Lowe's is undergoing companywide renovations aimed at fixing its struggling bottom line. The home improvement retailer is downsizing in an attempt to increase profitability and efficiency. The lesson for small-business owners is that expanding too quickly can be a bad idea in the long run.
"Lowe's most definitely overbuilt to try to compete," said Stefania Pinton, partner at Dionco Inc., a retail consulting firm. "Sure enough, when the market shrank they ran into a problem. Ultimately, they were not making their numbers, so they really don't have a choice [now]."
Those problems led Lowe's to make changes that, according to a Reuters report, include the closing of 20 stores within the next month and the elimination of nearly 2,000 jobs. Lowe's, which operates 1,700 stores in the United States, is also cutting back on new store openings in 2012, lowering the number from 30 to between 10 and 15.

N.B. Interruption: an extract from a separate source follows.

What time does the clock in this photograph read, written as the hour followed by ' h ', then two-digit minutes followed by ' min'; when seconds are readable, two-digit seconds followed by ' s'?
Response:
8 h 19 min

Pinton believes that by focusing on customer needs and not on expansion and growth, businesses can avoid suffering a fate similar to that of Lowe's.
"You have to be very focused," Pinton said. "A lot of small businesses think big is better, but that is not necessarily the case. There are a lot of independent retailers that are extremely successful even when times are not as good because they decided they wanted to be focused on their customers instead of opening another store."
At the end of the day, it is customers that keep small businesses going, she said. Pinton believes that remembering them and their needs is the best plan for success.
"You have to be very careful about opening new stores, carrying too much inventory and growth," Pinton said. "Ultimately, the end result in any small business is to cater to their customers and stay focused on their needs. It is very important that they pay attention to what the consumer really wants because they are not shopping as much as they used to in the past."